Despite the fact that AGIR has been observed in the clinic for decades, the molecular mechanisms of this phenotype are still not well understood. The RDA experiments presented in this study identified a large number of genes that are potentially involved in this type of aminoglycoside resistance and suggest that the AGIR phenotype is multifaceted. While we have shown here that the AmrAB efflux system can contribute to aminoglycoside resistance, it seems that efflux may be only one of the factors that can contribute to this phenotype in spontaneously occurring mutants of P. aeruginosa. The ability to generate stepwise mutants resistant to increasing levels of aminoglycosides (i.e., strain 2548) and the up-regulation of the amrAB genes in a one-step, low-level resistant mutant, strain 2547, in addition to other phenotypic differences, such as reduced growth rate and lack of urease activity, also support the theory that AGIR is a cumulative, multifactorial process. While we have shown here that the amrR gene can negatively regulate transcription of amrAB, the mutation in 2547 resulting in up-regulation at the amr locus does not seem to be related to the amrR gene. Alternate regulatory pathways for the currently characterized Mex pumps are just starting to surface. For instance, a recent publication has demonstrated growth-phase regulation for the mexAB-oprM system and shown that this regulation is not dependent on MexR (10). The rplA mutation we recently identified in strains 2547 and 2548 and its link to aminoglycoside resistance require more study. However, this mutation may affect some global regulatory function that results in deregulation and hyperexpression of amrAB as well as many other genes. In any case, it seems that the functional regulation of this pump is quite complex and the identification of other regulatory systems affecting the expression and function of the amr locus could shed light on the pleiotropic effects noted above.

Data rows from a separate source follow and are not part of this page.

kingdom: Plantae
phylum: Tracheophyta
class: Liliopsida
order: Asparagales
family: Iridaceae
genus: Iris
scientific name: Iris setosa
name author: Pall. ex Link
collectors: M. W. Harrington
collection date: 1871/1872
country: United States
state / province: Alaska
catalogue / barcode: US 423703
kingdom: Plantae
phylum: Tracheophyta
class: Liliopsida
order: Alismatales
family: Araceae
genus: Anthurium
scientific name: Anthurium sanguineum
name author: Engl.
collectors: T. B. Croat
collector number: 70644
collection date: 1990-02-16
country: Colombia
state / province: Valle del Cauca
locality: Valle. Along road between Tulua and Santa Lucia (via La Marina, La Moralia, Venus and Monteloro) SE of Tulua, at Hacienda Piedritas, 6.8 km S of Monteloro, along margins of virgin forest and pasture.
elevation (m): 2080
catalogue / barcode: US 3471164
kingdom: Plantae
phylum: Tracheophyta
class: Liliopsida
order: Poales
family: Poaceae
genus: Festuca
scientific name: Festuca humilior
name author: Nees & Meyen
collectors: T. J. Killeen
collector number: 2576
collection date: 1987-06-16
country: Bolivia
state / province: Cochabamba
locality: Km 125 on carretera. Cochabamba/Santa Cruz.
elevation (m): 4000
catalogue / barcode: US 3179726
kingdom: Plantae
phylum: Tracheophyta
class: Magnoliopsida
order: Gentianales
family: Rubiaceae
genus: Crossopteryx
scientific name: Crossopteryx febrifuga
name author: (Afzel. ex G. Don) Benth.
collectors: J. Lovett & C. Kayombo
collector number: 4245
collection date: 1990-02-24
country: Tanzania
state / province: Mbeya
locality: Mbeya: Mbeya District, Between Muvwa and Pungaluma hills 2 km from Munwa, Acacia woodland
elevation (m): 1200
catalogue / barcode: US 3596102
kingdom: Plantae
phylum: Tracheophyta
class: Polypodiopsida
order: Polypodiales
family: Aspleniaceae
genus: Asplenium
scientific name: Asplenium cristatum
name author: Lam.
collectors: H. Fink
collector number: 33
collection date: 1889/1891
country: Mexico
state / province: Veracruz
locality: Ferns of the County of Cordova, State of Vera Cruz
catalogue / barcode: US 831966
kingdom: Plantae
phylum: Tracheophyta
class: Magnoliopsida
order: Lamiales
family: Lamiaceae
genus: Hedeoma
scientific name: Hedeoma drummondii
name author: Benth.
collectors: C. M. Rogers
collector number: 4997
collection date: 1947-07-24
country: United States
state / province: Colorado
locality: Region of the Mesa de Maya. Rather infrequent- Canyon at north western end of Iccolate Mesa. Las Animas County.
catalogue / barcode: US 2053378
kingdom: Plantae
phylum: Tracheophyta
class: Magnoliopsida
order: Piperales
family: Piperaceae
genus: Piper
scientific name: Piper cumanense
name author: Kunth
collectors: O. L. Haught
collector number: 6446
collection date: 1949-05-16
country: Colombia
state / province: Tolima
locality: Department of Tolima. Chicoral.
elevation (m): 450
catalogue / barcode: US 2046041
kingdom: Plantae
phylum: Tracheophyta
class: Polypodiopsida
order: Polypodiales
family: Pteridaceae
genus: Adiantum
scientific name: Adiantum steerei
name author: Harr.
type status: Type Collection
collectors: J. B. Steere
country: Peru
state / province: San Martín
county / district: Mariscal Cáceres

The association between the AGIR phenotype and hyperexpression of the AmrAB efflux system was initially observed in a laboratory-generated mutant of PAO1. However, the potential relevance of this system to the AGIR observed in clinical isolates is also supported by RT-PCR data demonstrating substantially increased transcription of amrAB in clinical strains displaying the AGIR phenotype when compared to a genotypically matched sensitive isolate (e.g., 1168, 1250, and 1249). Because amrAB up-regulation alone does not appear to be sufficient to affect aminoglycoside resistance and because amrAB hyperexpression may not be universally necessary for AGIR one would not expect a direct correlation between amrB expression and resistance phenotype in all strains. However, a general trend of higher-level amrB expression was observed in clinical isolates displaying the AGIR phenotype compared to sensitive isolates. These studies support the hypothesis that the AGIR phenotype is the result of a complex interaction of molecular events and suggest the possibility that multiple molecular scenarios may result in similar AGIR phenotypes. The latter point may contribute to the difficulty in understanding the exact mechanism of this type of resistance. Ultimately, understanding the complicated and potentially diverse manifestations of impermeability resistance may require looking beyond aminoglycoside resistance to other phenotypic differences among this population and perhaps in the process redefine the nature of impermeability resistance. In conclusion, we believe efflux of aminoglycosides by the AmrAB system to be one of the contributing factors in the multifactorial AGIR phenotype, but further study will be necessary to understand the intricate aspects of this type of resistance in P. aeruginosa.